Gardner, 41, becomes Colorado's first Republican senator since his old boss, Wayne Allard, who retired in 2008.
During the ceremony, Gardner asked Vice President Joe Biden if he would say hello to his grandmother and passed him his cell phone (video of the exchange is below).
"It is a tremendous honor to be sworn in today as a United States Senator and member of the 114th Congress," Gardner said in a statement.
"I am humbled by the trust that the people of Colorado have placed in me to be their Senator, and I'm eager to get down to business making Washington, DC work better for the people of our great state.

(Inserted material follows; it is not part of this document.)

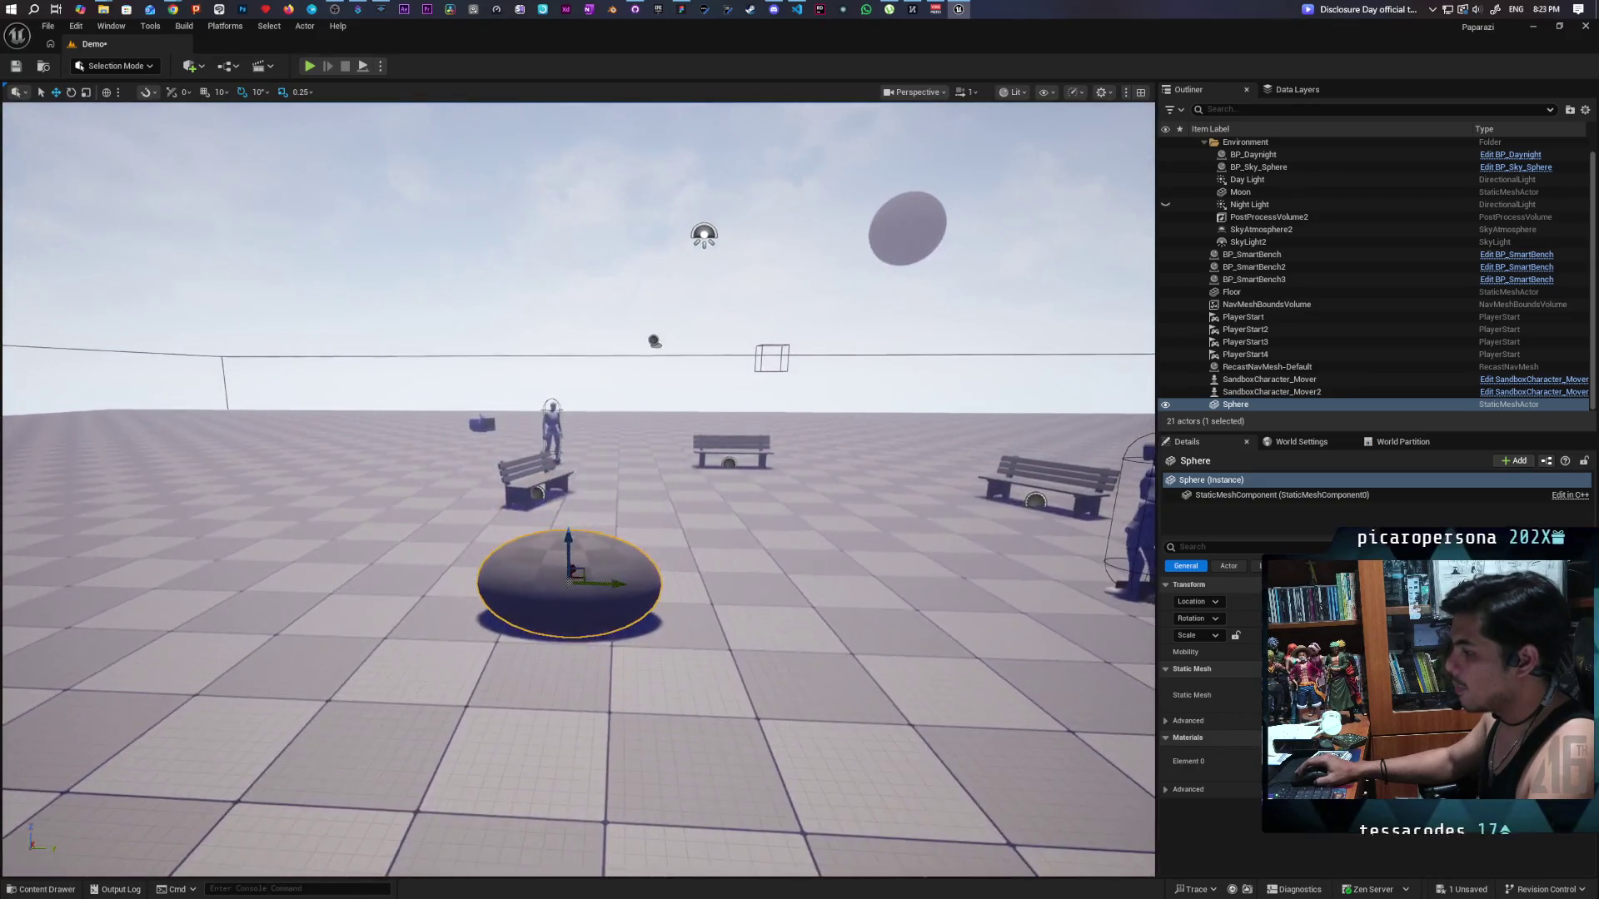
left_click(1228, 497)
Set the sphere mesh's Collision Presets to OverlapAllDynamic and save the Demo level.
left_click(1218, 547)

"With the new Senate taking office today, we have a real opportunity and a real responsibility to take action on the major issues facing our state and our country. I talked a lot about these issues on the campaign trail, and am looking forward to working to improve our economy, expand and promote American energy, fix our education system, and preserve and protect our environment.

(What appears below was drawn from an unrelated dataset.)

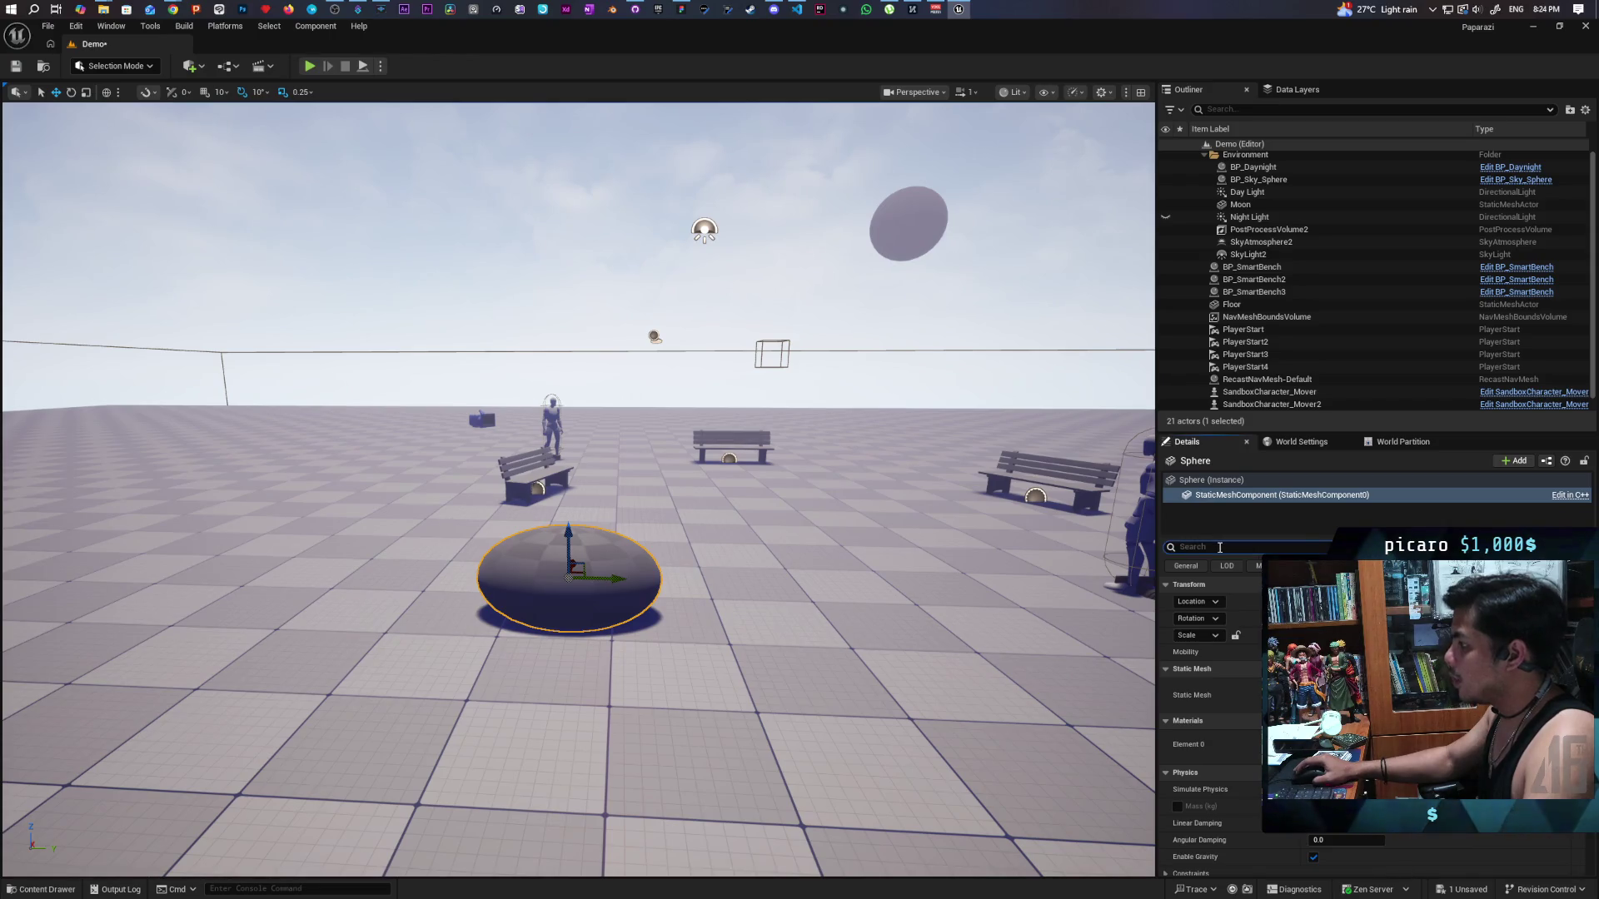
left_click(1219, 547)
type("si")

"Coloradans have not given me an honorary title, they've given me a job to do. And while the swearing in of a new Congress is certainly a time for a celebration of our great democratic traditions, it's also just the beginning of the hard work we have in front of us. The American people expect results, and it's the new Congress's responsibility to deliver them."

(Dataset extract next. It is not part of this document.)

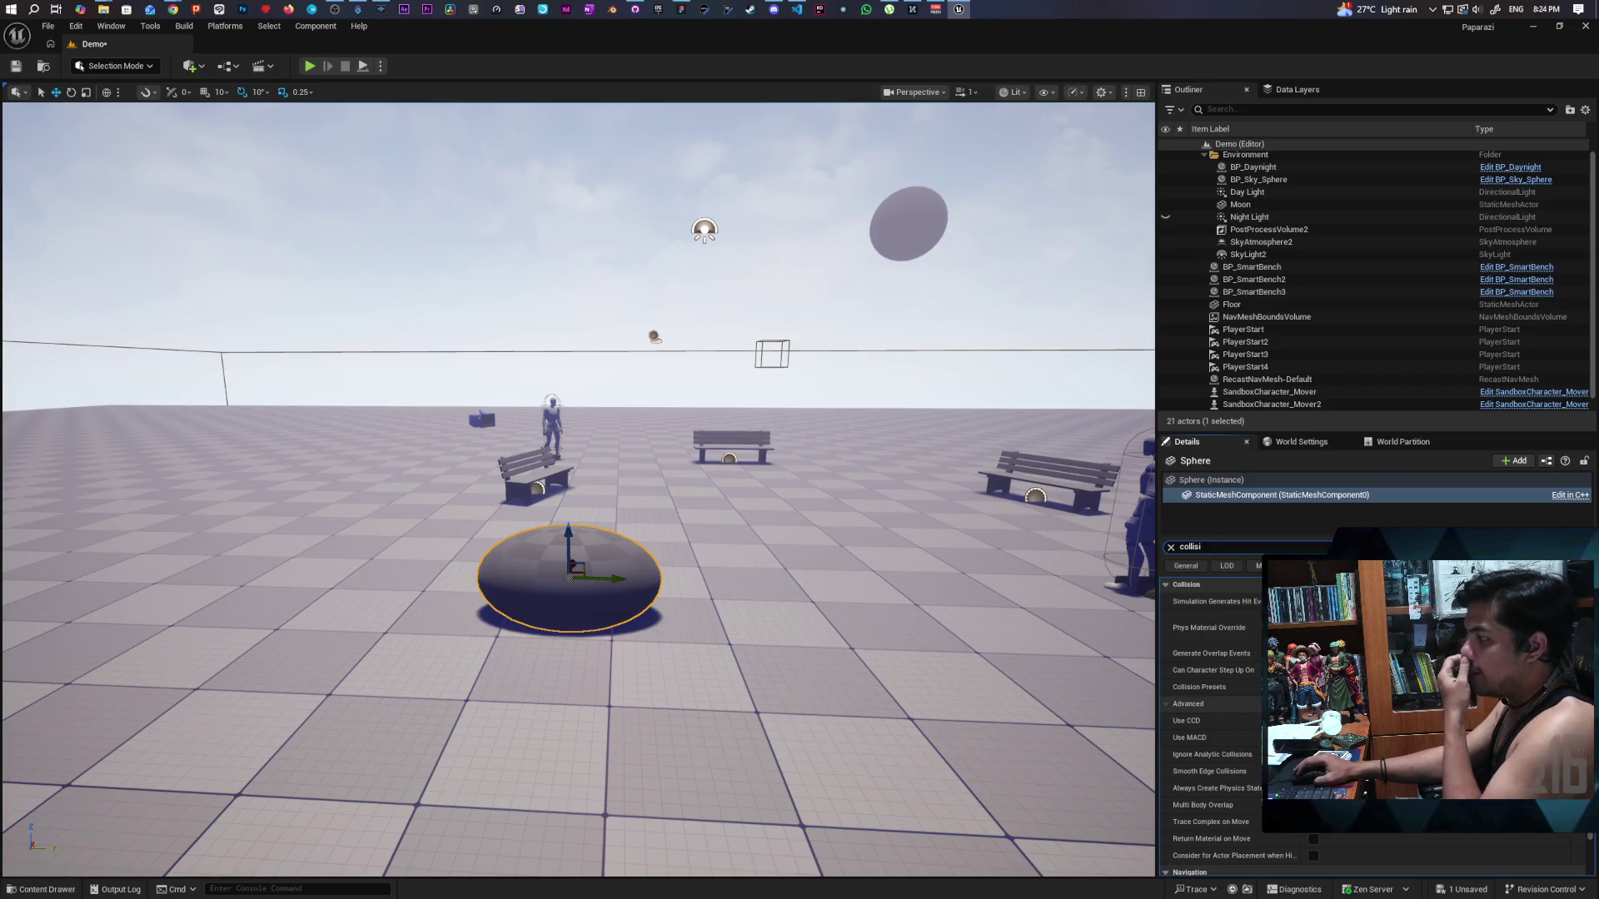
left_click(1332, 687)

Boehner re-elected Speaker of the House
In the House, Ken Buck took his place as the newest member of the Colorado delegation, taking the oath of office to represent the state's Fourth Congressional District, the seat Gardner had held since 2010 and vacated in order to challenge Democratic Sen. Mark Udall last year.
Buck, who was the Senate candidate of the insurgent tea party in 2010, aligned himself with the GOP establishment with his first vote Tuesday, supporting Rep. John Boehner, R-Ohio, to be re-elected as Speaker of the House.
Despite mild pressure from grassroots conservatives to send a message by backing Rep. Louie Gohmert, R-Texas, or another member for Speaker, all but 25 members of the Republican delegation, including all four from Colorado, backed Boehner, who was easily re-elected.
Republicans have promised pragmatic leadership now that they control both the House and Senate, but the party's first order of business appears to be of a partisan nature, as the GOP is promising to pass a new bill mandating the construction of the Keystone XL pipeline.
The White House is already promising to veto such a bill, foreshadowing what may amount to a two-year stalemate between President Barack Obama and the GOP-led Congress.